Abstract

Over the last decade, a greater number of transgender or non-binary (TGNB) minors have been seeking gender affirmation surgery (GAS). Given the recent concerns about the potential harm of GAS in TGNB minors, we sought to determine the incidence and postoperative outcomes of GAS among TGNB minors. We retrospectively reviewed the American College of Surgeons National Surgical Quality Improvement Program (ACS NSQIP) Pediatricdatabase, 2018-2021, for minors aged 17 years or younger. The primary outcome was the frequency and type of GAS plotted over time. The secondary outcome was the incidence of postoperative complications within 30 days following GAS. Descriptive statistics were calculated.
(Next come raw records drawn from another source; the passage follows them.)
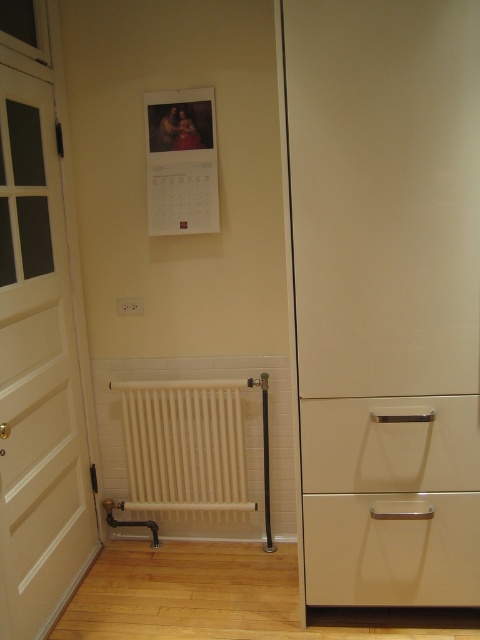
Question: Is white matte door at left positioned before white matte radiator at lower center?

Choices:
 (A) yes
 (B) no

Answer: (A)

Question: Which point is farther to the camera?

Choices:
 (A) (343, 532)
 (B) (333, 458)
 (C) (208, 492)

Answer: (C)

Question: Which object appears closest to the camera in this image?

Choices:
 (A) white matte door at left
 (B) white matte radiator at lower center

Answer: (A)

Question: In this image, where is white matte drawer at center right located relative to white matte radiator at lower center?

Choices:
 (A) above
 (B) below

Answer: (A)

Question: Can you confirm if white matte door at left is positioned above white matte drawer at center right?

Choices:
 (A) yes
 (B) no

Answer: (A)

Question: Which point is farther to the camera?

Choices:
 (A) (348, 566)
 (B) (12, 406)
 (C) (316, 481)

Answer: (A)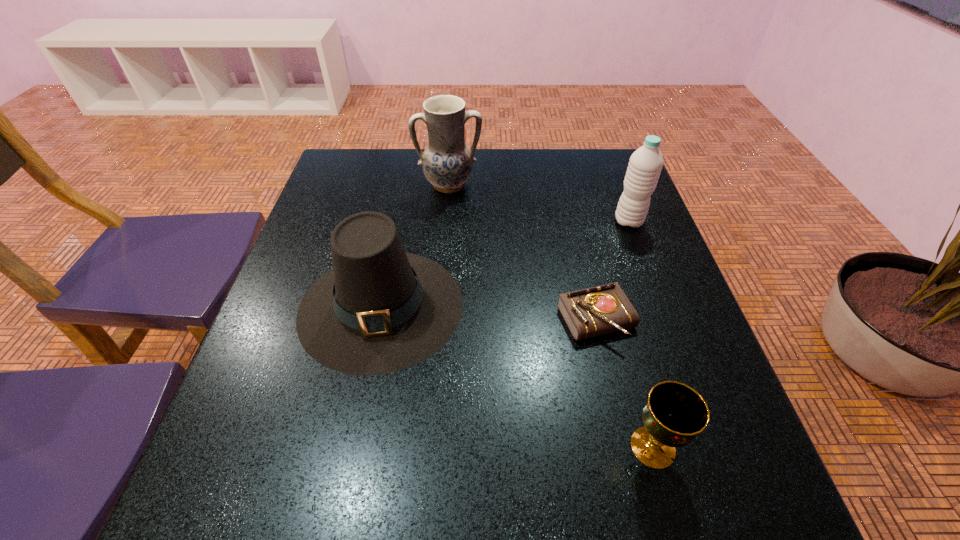
The height and width of the screenshot is (540, 960). I want to click on free point between the nearest object and the farthest object, so click(551, 316).

Find the location of a particular element. This screenshot has height=540, width=960. free spot between the third shortest object and the rightmost object is located at coordinates (505, 264).

Locate an element on the screen. vacant space in between the water bottle and the shortest object is located at coordinates (x=612, y=270).

Identify the location of vacant area that lies between the second shortest object and the third shortest object. This screenshot has width=960, height=540. (517, 376).

The width and height of the screenshot is (960, 540). In order to click on free space between the rightmost object and the third shortest object in this screenshot , I will do pos(505,264).

This screenshot has height=540, width=960. I want to click on free spot between the diary and the chalice, so click(x=625, y=383).

Locate which object ranks fourth in proximity to the rightmost object. Please provide its 2D coordinates. Your answer should be formatted as a tuple, i.e. [(x, y)], where the tuple contains the x and y coordinates of a point satisfying the conditions above.

[(674, 414)]

In order to click on the closest object to the diary in this screenshot , I will do `click(674, 414)`.

I want to click on vacant space that satisfies the following two spatial constraints: 1. on the front-facing side of the shortest object; 2. on the left side of the third shortest object, so click(378, 319).

The image size is (960, 540). Identify the location of vacant space that satisfies the following two spatial constraints: 1. on the front-facing side of the diary; 2. on the left side of the hat. (378, 319).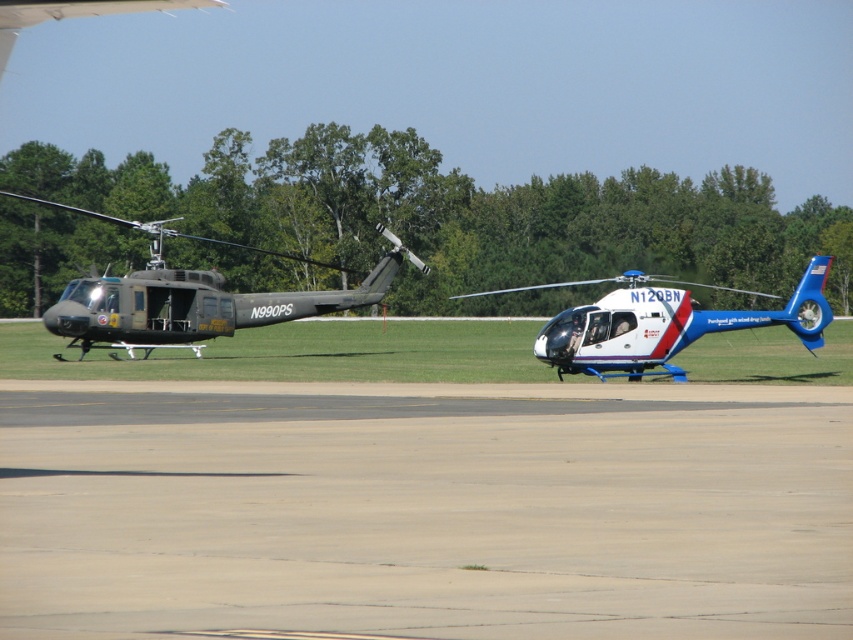
Is smooth concrete runway at center below matte black helicopter at left?

Yes.

Can you confirm if smooth concrete runway at center is positioned to the right of matte black helicopter at left?

Correct, you'll find smooth concrete runway at center to the right of matte black helicopter at left.

What do you see at coordinates (425, 509) in the screenshot? I see `smooth concrete runway at center` at bounding box center [425, 509].

I want to click on smooth concrete runway at center, so click(425, 509).

Who is higher up, matte black helicopter at left or white glossy helicopter at center?

Positioned higher is matte black helicopter at left.

Which is in front, point (314, 296) or point (589, 320)?

Point (589, 320) is in front.

This screenshot has width=853, height=640. In order to click on matte black helicopter at left in this screenshot , I will do `click(189, 296)`.

Between smooth concrete runway at center and white glossy helicopter at center, which one has more height?

white glossy helicopter at center is taller.

Is smooth concrete runway at center taller than white glossy helicopter at center?

No.

Locate an element on the screen. The height and width of the screenshot is (640, 853). smooth concrete runway at center is located at coordinates (425, 509).

At what (x,y) coordinates should I click in order to perform the action: click on smooth concrete runway at center. Please return your answer as a coordinate pair (x, y). The width and height of the screenshot is (853, 640). Looking at the image, I should click on (425, 509).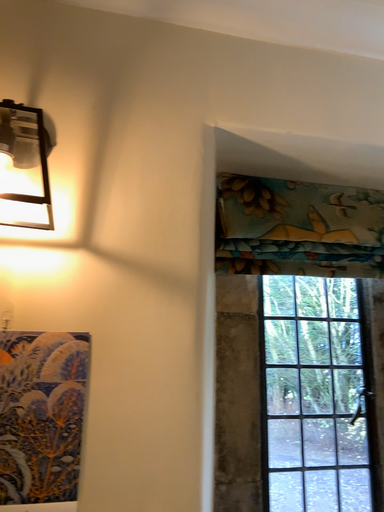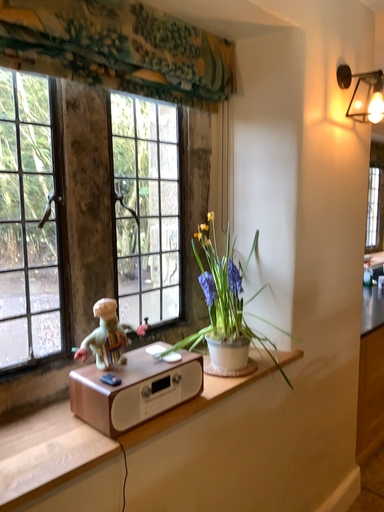
Question: Which way did the camera rotate in the video?

Choices:
 (A) rotated left
 (B) rotated right

Answer: (B)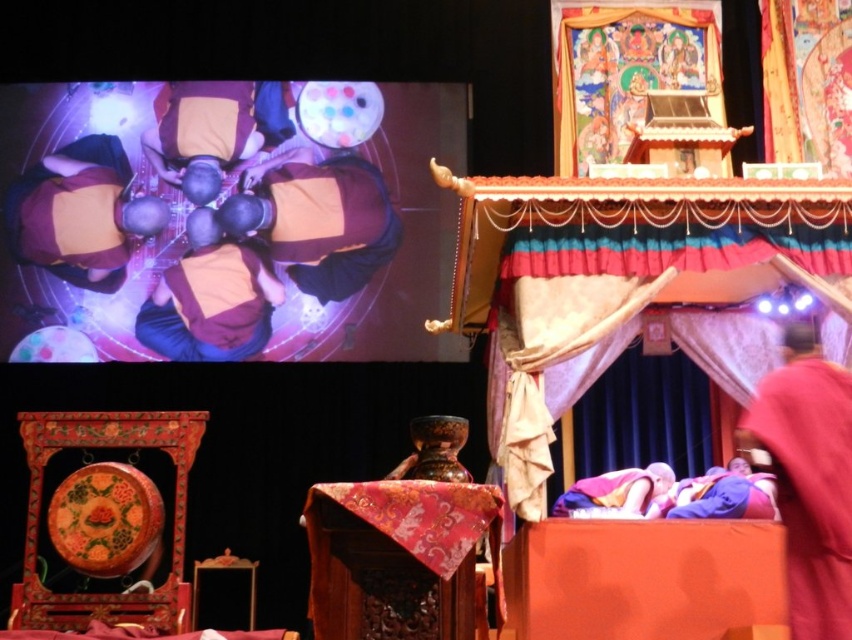
Is red velvet robe at lower right closer to camera compared to brown leather purse at upper center?

That is True.

Is red velvet robe at lower right smaller than brown leather purse at upper center?

Yes, red velvet robe at lower right is smaller than brown leather purse at upper center.

Between point (797, 378) and point (296, 173), which one is positioned in front?

Point (797, 378) is more forward.

This screenshot has width=852, height=640. In order to click on red velvet robe at lower right in this screenshot , I will do `click(809, 484)`.

Does red velvet robe at lower right come behind purple soft fabric at lower center?

No, it is in front of purple soft fabric at lower center.

Which is below, red velvet robe at lower right or purple soft fabric at lower center?

purple soft fabric at lower center

Between point (833, 634) and point (563, 500), which one is positioned in front?

Point (833, 634) is more forward.

The height and width of the screenshot is (640, 852). Find the location of `red velvet robe at lower right`. red velvet robe at lower right is located at coordinates (809, 484).

Which of these two, red velvet robe at lower right or matte brown robe at upper left, stands shorter?

With less height is red velvet robe at lower right.

Does point (799, 490) lie behind point (91, 268)?

No, (799, 490) is closer to viewer.

Locate an element on the screen. The image size is (852, 640). red velvet robe at lower right is located at coordinates (809, 484).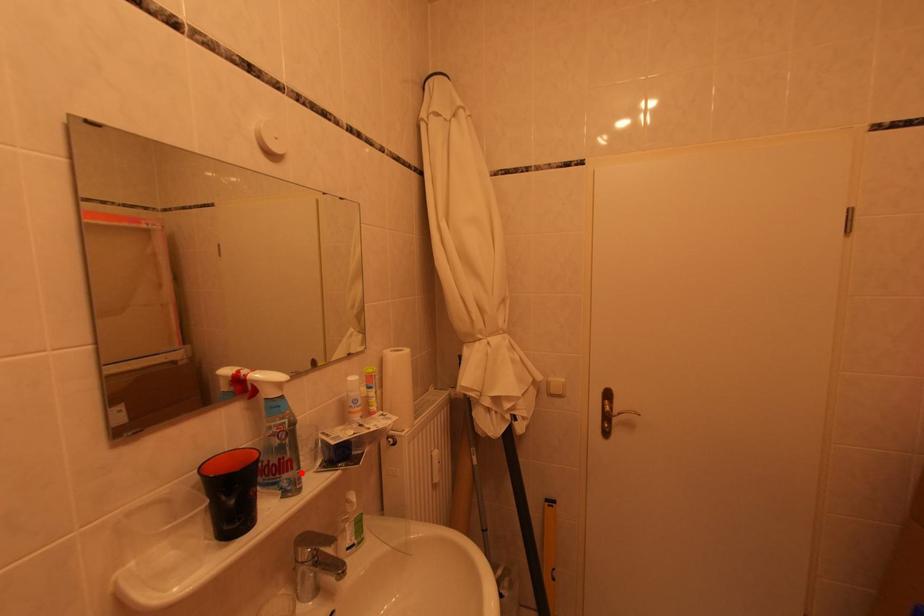
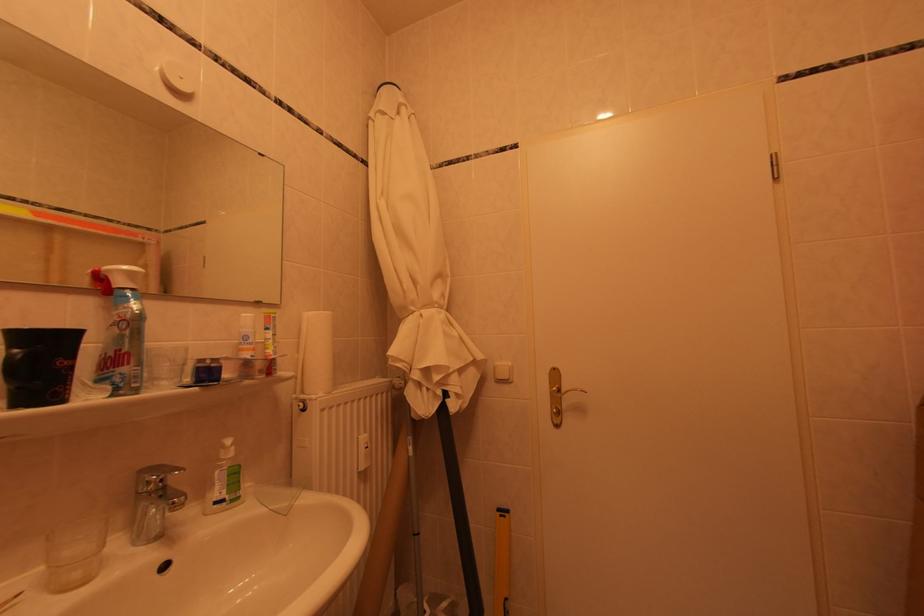
Locate, in the second image, the point that corresponds to the highlighted location in the first image.

(138, 368)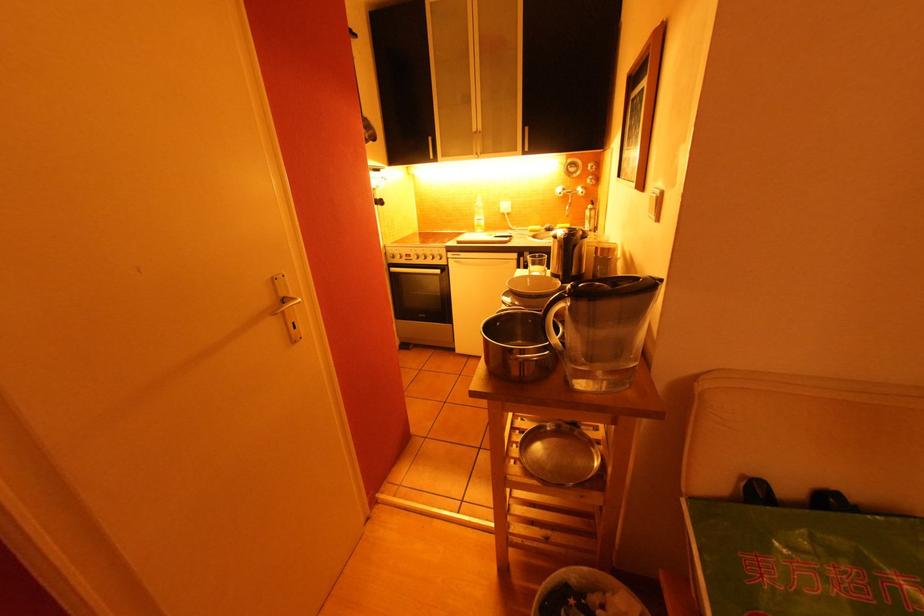
Identify the location of sofa sitting surface. (845, 565).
Linear regression was performed to assess the association between the incidence of GAS and time in years. A total of 108 TGNB minors were identified. The mean (SD) age was 16.9 (0.8) years without significant variation over time. There was a significant increase in the number of GAS per year over four years (P<.001). Nevertheless, only two (1.9%) patients underwent GAS below the age of 15 (13.9 and 14.5 years). Chest masculinization surgery (CMS) was the predominant procedure type among TGNB minors (n=102, 94.4%). There was no incidence of major complications (mortality, bleeding, sepsis, unplanned intubation) except for unplanned reoperation for hematoma evacuation (n=3, 2.8%). The incidence of minor complications (surgical site infection, wound dehiscence) was low (n=1, 0.9%), each). GAS in minors, primarily in the form of CMS, has been increasing over time. CMS in minors is a safe procedure with rare complications.